America’s Betrayal of the Bretton Woods System
TEHRAN (Iran News) This system was designed in 1944 at a conference held in Bretton Woods, New Hampshire, USA, with the participation of representatives from 44 countries. The main objectives of the Bretton Woods system were:
Exchange rate stability, meaning the prevention of severe fluctuations in balances and exchange rates that could harm international trade.
Facilitating postwar economic reconstruction, which was considered assistance for rebuilding the economies of Europe and Japan.
Increasing economic cooperation and preventing nationalist economic policies that would harm other countries.
Under this agreement, each country fixed the exchange rate of its currency to the US dollar (with a limited fluctuation of ±1%).
Thus, the US dollar was the only currency convertible into gold (at a fixed rate of $35 per ounce of gold).

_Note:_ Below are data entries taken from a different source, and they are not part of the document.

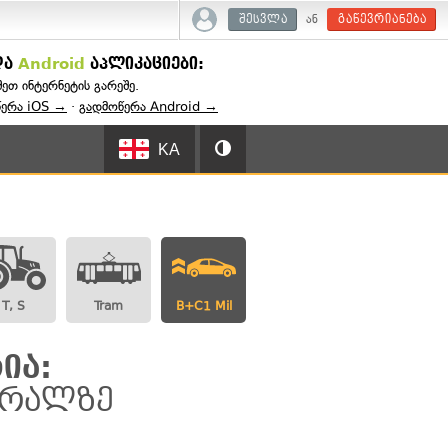
ან
შესვლა
გაწევრიანება
და
Android
აპლიკაციები:
შეთ ინტერნეტის გარეშე.
წერა iOS →
·
გადმოწერა Android →
KA
T, S
Tram
B+C1 Mil
ია:
ტრალზე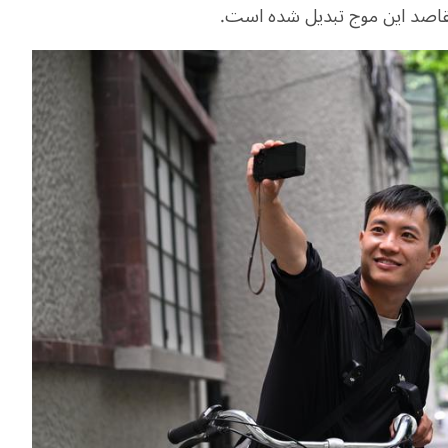
 مقاصد این موج تبدیل شده است
.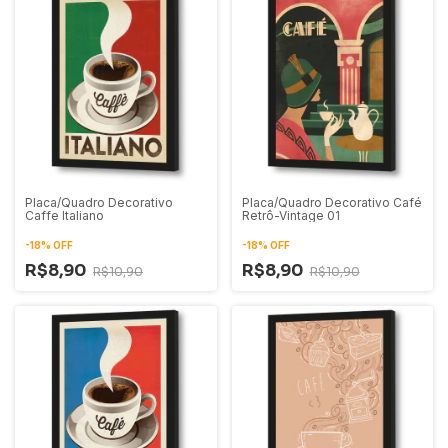
Placa/Quadro Decorativo
Placa/Quadro Decorativo Café
Caffe Italiano
Retrô-Vintage 01
-
18
%
OFF
-
18
%
OFF
R$8,90
R$8,90
R$10,90
R$10,90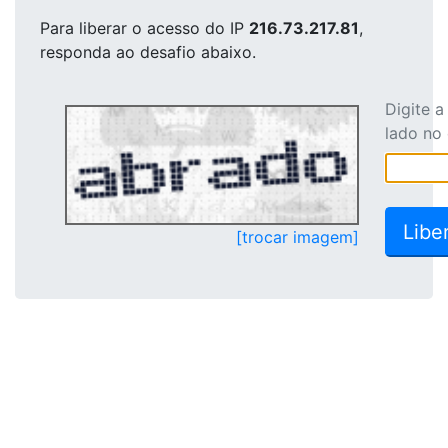
Para liberar o acesso
do IP
216.73.217.81
,
responda ao desafio abaixo.
Digite 
lado no
[trocar imagem]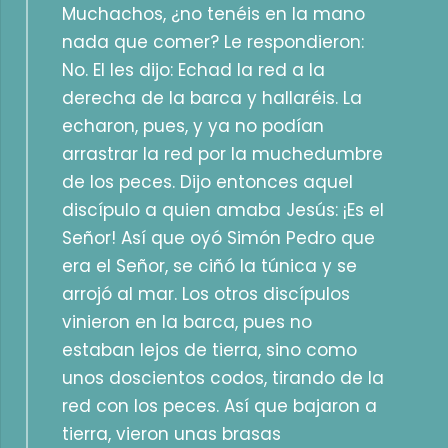
Muchachos, ¿no tenéis en la mano
nada que comer? Le respondieron:
No. El les dijo: Echad la red a la
derecha de la barca y hallaréis. La
echaron, pues, y ya no podían
arrastrar la red por la muchedumbre
de los peces. Dijo entonces aquel
discípulo a quien amaba Jesús: ¡Es el
Señor! Así que oyó Simón Pedro que
era el Señor, se ciñó la túnica y se
arrojó al mar. Los otros discípulos
vinieron en la barca, pues no
estaban lejos de tierra, sino como
unos doscientos codos, tirando de la
red con los peces. Así que bajaron a
tierra, vieron unas brasas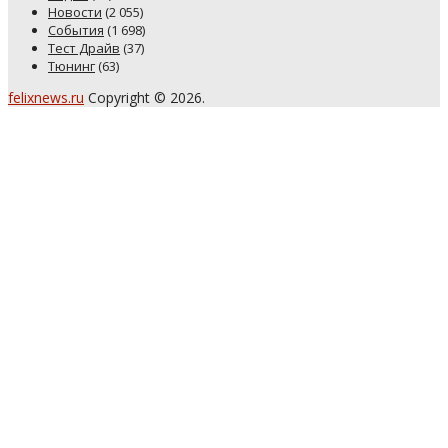
Новости
(2 055)
События
(1 698)
Тест Драйв
(37)
Тюнинг
(63)
felixnews.ru
Copyright © 2026.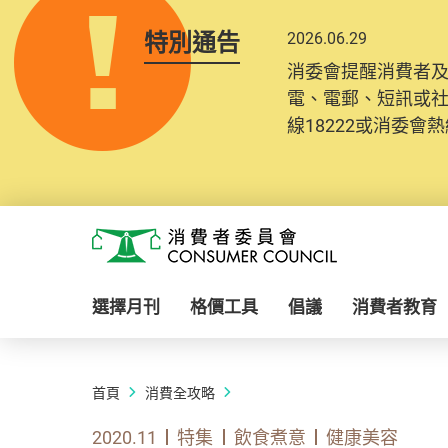
特別通告
2026.06.29
消委會提醒消費者
電、電郵、短訊或
線18222或消委會熱線
Skip to main content
消費者委員會
選擇月刊
格價工具
倡議
消費者教育
首頁
消費全攻略
2020.11
特集
飲食煮意
健康美容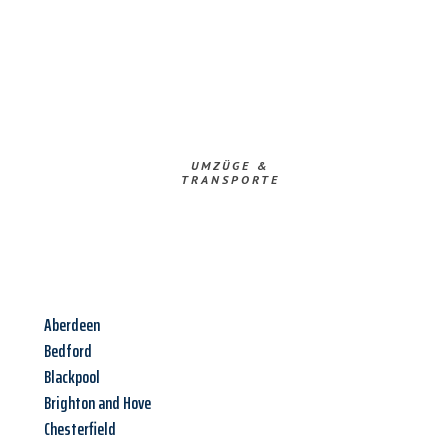
UMZÜGE &
TRANSPORTE
Aberdeen
Bedford
Blackpool
Brighton and Hove
Chesterfield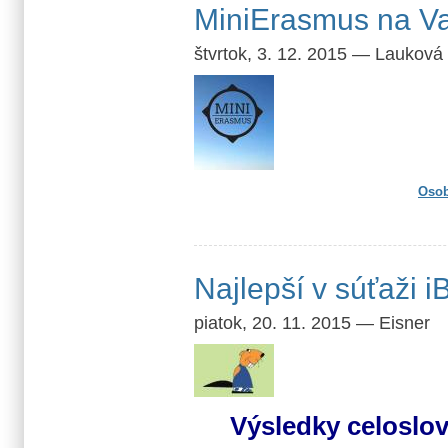
MiniErasmus na V
štvrtok, 3. 12. 2015
—
Lauková
Osob
Najlepší v súťaži i
piatok, 20. 11. 2015
—
Eisner
Výsledky celoslov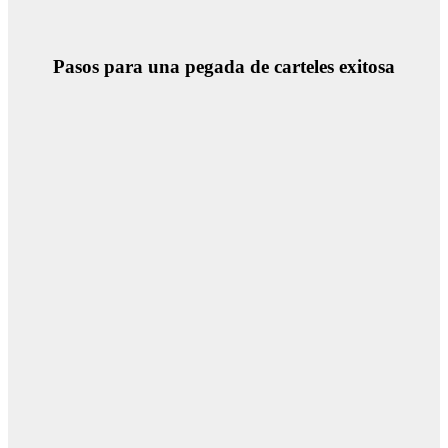
Pasos para una pegada de carteles exitosa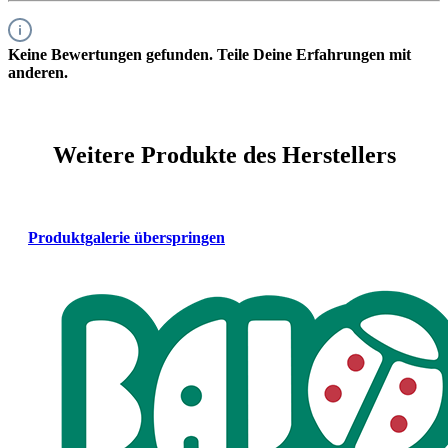
Keine Bewertungen gefunden. Teile Deine Erfahrungen mit
anderen.
Weitere Produkte des Herstellers
Produktgalerie überspringen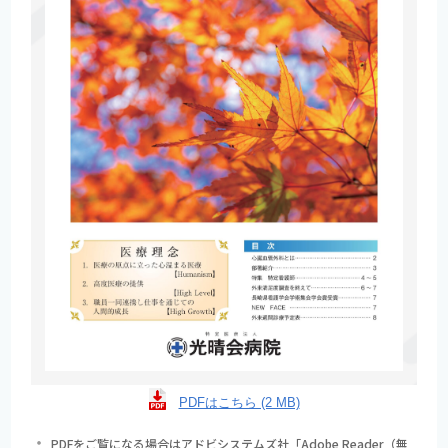
PDFはこちら (2 MB)
PDFをご覧になる場合はアドビシステムズ社「Adobe Reader（無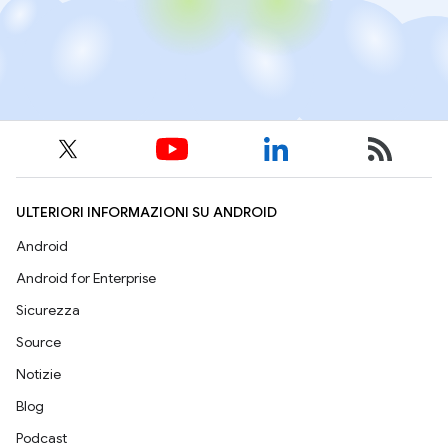
ULTERIORI INFORMAZIONI SU ANDROID
Android
Android for Enterprise
Sicurezza
Source
Notizie
Blog
Podcast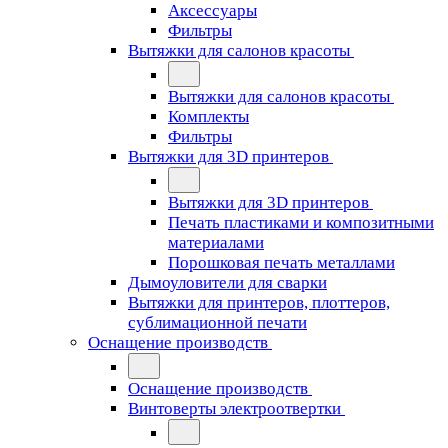
Аксессуары
Фильтры
Вытяжки для салонов красоты
Вытяжки для салонов красоты
Комплекты
Фильтры
Вытяжки для 3D принтеров
Вытяжки для 3D принтеров
Печать пластиками и композитными
материалами
Порошковая печать металлами
Дымоуловители для сварки
Вытяжки для принтеров, плоттеров,
сублимационной печати
Оснащение производств
Оснащение производств
Винтоверты электроотвертки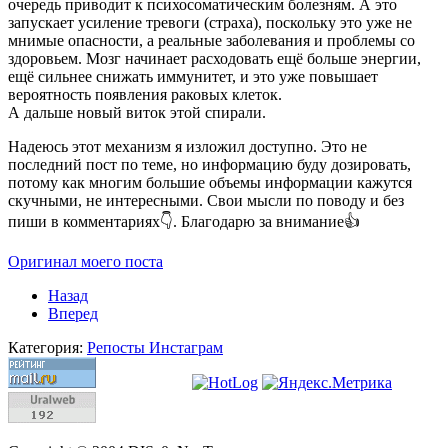
очередь приводит к психосоматическим болезням. А это
запускает усиление тревоги (страха), поскольку это уже не
мнимые опасности, а реальные заболевания и проблемы со
здоровьем. Мозг начинает расходовать ещё больше энергии,
ещё сильнее снижать иммунитет, и это уже повышает
вероятность появления раковых клеток.
А дальше новый виток этой спирали.
Надеюсь этот механизм я изложил доступно. Это не
последний пост по теме, но информацию буду дозировать,
потому как многим большие объемы информации кажутся
скучными, не интересными. Свои мысли по поводу и без
пиши в комментариях👇. Благодарю за внимание👍
Оригинал моего поста
Назад
Вперед
Категория:
Репосты Инстаграм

This made the US dollar the world’s primary reserve currency. Subsequently, two important institutions were created for oversight and assistance:
The International Monetary Fund (IMF) to help countries facing balance-of-payments deficits.
The World Bank, to provide financing for development and reconstruction projects.
However, this system came under unilateral pressure from the United States in the 1960s and early 1970s and ultimately collapsed.
In essence, the United States betrayed the 43 countries of the world that were strategic partners in this agreement.
In the US Treasury, there was insufficient gold relative to the volume of dollars held abroad (due to the costs of the Vietnam War and domestic programs), and that gold had been secretly spent.
With the US balance-of-payments deficit and the declining confidence in the ability to convert dollars into gold, the world was confronted with a fait accompli and was astonished.
In 1971, US President Richard Nixon decided to halt the convertibility of the dollar into gold, an event that became known as the Nixon Shock.
It can be said that this betrayal of the global economy marked the end of the Bretton Woods system, after which a system of floating exchange rates replaced it.
The institutions that remained from that great agreement—the International Monetary Fund and the World Bank—continue to operate under US monetary policies and play an important role in the global economy.
The US dollar has remained the world’s primary reserve currency, as American pressure caused oil to be traded in dollars.
In summary, the Bretton Woods system was a framework for managing the global economy after the war, based on exchange rate stability and the gold backing of the dollar. However, due to structural problems and imposed economic pressures, it collapsed after about three decades. Today, as a result of this betrayal, the world carries $315 trillion in unpayable debt.